To investigate host relevance, the authors exposed human immune cells (PBMCs) and intestinal mucosal explants from healthy subjects to microbiota-derived supernatants from the MiPro and/or the SHIME^® model. Microbiota exposed to antibiotics alone induced strong pro-inflammatory cytokine secretion, including TNF-α, IL-6 and MCP-1. In contrast, exposure to S. boulardii-supplemented microbiota significantly reduced these inflammatory signals. Note, S. boulardii the supernatant itself showed minimal effects on cytokine production by human cells.

These findings suggest that S. boulardii exerts indirect immunomodulatory effects mediated by the restored metabolic activity of the microbiome. By maintaining production of anti-inflammatory metabolites such as SCFAs and IPA, the yeast contributes to an environment conducive to immune tolerance and mucosal repair.

This mechanistic clarity strengthens the rationale for investigating microbial metabolites, driven therapies to complement antibiotics and increases our understanding of the microbiota-metabolite-immune axis in gut resilience.

Scientific and methodological progress

One of the most valuable contributions of this study lies in its methodological rigor. By static (MiPro) and dynamic (SHIME^®) in vitro systems with immunoassays on human cells, the team demonstrated how S. boulardiiThe effects of this agent can be monitored at different scales: from microbial metabolism to the host immune response.

That’s important inside in vitro models of human gut microbiota culture, the use of human-derived microbiota, and the exclusion of host confounders (e.g., diet, stress, medications, host cells) allowed accurate observation of direct microbe-microbe interactions. This approach creates a robust experimental framework for future mechanistic studies on probiotics and microbiome therapies.

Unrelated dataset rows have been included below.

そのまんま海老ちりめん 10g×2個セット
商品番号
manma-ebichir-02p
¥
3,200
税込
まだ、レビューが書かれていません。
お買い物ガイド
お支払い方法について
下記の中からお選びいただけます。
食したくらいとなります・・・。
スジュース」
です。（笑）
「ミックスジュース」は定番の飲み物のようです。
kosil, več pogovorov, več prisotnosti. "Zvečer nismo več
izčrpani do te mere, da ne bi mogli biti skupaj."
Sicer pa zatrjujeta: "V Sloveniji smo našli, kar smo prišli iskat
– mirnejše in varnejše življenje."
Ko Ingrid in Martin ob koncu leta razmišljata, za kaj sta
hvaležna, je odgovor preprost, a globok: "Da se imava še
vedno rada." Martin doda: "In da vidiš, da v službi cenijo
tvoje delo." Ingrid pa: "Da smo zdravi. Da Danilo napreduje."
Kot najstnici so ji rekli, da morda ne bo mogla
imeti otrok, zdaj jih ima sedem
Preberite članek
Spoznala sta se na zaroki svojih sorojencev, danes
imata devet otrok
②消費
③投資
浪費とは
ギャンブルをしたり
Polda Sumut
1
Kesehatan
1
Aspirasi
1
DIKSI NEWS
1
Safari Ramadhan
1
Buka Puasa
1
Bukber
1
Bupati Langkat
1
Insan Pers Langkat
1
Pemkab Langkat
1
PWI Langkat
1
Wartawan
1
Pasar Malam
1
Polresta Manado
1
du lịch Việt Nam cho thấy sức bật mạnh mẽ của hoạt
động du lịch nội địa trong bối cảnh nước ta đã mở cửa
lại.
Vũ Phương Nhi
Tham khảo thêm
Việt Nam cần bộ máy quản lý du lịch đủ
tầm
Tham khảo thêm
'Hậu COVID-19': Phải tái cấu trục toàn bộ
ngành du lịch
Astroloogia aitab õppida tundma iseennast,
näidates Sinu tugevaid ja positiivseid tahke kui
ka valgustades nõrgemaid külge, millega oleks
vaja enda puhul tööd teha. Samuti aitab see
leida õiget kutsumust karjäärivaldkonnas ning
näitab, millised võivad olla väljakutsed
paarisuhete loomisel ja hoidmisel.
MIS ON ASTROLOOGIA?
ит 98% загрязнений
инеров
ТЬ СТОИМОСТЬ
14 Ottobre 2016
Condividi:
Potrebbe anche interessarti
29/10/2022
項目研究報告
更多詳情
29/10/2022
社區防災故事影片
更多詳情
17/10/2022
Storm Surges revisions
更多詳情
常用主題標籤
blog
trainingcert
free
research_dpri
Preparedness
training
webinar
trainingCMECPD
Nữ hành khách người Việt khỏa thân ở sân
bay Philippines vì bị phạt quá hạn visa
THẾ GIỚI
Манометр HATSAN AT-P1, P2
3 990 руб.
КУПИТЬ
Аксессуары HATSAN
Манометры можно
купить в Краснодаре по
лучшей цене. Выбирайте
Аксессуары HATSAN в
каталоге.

Towards a new definition of probiotic efficacy

Huang’s findings et al. have broad implications for the microbiome field. They underline that effective probiotics do not need to dramatically change the microbial composition to achieve meaningful health effects. Instead, maintenance of microbial biomass and maintenance of metabolic function may be the true determinants of resilience.

In this view S. boulardii CNCM I-745 is an example of a next-generation probiotic: a probiotic that protects microbial function, alleviates antibiotic-induced dysbiosis, and contributes to the host immune system without competing with native bacteria or antibiotics themselves.³

As microbiome research continues to advance toward precision and function, this study provides a compelling model for evaluating probiotics through a systems biology lens, linking microbial ecology, metabolism, and immunology in a unified framework.

References:

1. Guarner F, Bustos Fernandez L, Cruchet S, et al. Gut dysbiosis mediates the association between antibiotic exposure and chronic diseases. For Med. 2024; 11:1477882. doi: 10.3389/fmed.2024.1477882.
2. Huang Z, Brot L, Fatouh R, et al. Saccharomyces boulardii CNCM I-745 reduces antibiotic-induced functional changes in the gut microbiome, independent of the host. Intestinal microbes. 2025; 17(1):2575924. doi: 10.1080/19490976.2025.2575924.
3. Waitzberg D, Guarner F, Hojsak I, et al. Can the evidence-based use of probiotics (particularly Saccharomyces boulardii CNCM I-745 and Lactobacillus rhamnosus GG) mitigate the clinical effects of antibiotic-associated dysbiosis? Adv. Ther. 2024; 41(3):901-914. doi:10.1007/s12325-024-02783-3.